◆ Exercise instructions
Scan the lines below for the string "Check" and copy every one that has it.
======== Working data ========
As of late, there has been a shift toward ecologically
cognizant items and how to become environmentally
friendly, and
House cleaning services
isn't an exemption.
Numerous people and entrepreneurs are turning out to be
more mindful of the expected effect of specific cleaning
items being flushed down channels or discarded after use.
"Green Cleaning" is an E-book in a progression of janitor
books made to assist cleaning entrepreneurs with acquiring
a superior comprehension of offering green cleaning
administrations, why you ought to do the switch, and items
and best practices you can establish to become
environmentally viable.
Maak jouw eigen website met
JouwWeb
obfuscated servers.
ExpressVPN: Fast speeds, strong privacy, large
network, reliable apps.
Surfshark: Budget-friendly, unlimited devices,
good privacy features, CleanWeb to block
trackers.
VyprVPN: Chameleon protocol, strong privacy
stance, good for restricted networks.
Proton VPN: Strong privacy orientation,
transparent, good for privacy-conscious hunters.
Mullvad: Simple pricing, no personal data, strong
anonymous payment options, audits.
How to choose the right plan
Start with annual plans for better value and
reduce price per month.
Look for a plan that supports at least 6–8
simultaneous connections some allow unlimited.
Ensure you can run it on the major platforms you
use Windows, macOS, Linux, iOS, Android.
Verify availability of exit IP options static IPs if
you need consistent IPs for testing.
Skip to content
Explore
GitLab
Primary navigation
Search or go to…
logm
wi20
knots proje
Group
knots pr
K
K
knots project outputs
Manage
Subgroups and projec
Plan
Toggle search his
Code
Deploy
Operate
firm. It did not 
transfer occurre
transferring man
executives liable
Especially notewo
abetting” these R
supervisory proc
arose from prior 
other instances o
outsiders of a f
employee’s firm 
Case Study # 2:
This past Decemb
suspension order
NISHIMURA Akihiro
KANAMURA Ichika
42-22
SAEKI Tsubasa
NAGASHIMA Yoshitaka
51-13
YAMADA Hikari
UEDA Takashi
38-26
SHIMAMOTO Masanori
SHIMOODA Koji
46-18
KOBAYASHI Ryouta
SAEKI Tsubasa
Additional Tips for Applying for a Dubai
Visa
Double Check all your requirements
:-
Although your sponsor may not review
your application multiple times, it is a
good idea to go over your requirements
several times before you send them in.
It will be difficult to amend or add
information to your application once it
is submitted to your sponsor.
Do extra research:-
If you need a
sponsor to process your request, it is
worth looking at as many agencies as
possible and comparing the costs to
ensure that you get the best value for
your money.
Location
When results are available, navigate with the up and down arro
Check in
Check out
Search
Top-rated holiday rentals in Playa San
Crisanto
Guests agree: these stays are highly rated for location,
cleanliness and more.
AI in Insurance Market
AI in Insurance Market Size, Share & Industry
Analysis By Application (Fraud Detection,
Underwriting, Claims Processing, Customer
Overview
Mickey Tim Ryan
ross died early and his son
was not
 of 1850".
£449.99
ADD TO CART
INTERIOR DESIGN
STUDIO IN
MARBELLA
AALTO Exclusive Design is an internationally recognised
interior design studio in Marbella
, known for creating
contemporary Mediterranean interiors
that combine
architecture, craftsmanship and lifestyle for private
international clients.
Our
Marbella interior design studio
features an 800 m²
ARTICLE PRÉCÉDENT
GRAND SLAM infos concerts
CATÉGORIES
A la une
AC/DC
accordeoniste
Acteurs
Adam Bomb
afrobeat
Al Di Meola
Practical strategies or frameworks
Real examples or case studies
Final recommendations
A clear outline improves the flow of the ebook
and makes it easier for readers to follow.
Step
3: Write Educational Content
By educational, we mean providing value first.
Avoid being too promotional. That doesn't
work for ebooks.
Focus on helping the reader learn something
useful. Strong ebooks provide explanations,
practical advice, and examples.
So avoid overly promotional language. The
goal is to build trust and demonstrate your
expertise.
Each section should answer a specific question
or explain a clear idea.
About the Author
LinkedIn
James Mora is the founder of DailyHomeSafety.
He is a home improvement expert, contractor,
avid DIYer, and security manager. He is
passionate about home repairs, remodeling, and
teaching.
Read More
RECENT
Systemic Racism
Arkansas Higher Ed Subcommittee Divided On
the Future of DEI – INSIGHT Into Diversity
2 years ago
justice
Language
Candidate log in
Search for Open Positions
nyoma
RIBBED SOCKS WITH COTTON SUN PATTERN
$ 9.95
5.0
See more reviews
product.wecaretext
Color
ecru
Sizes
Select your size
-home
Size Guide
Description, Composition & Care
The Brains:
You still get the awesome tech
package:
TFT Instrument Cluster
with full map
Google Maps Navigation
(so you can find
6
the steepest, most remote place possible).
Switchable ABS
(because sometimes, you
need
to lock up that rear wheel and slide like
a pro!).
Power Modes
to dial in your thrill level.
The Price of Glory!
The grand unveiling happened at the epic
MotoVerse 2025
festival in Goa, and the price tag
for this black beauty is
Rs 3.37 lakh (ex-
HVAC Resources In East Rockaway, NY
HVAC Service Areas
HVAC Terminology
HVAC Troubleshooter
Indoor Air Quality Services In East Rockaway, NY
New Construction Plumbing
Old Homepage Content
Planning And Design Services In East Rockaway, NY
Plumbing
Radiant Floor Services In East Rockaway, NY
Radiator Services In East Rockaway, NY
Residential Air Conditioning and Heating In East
========
◆ Task output
Double Check all your requirements
Check in
Check out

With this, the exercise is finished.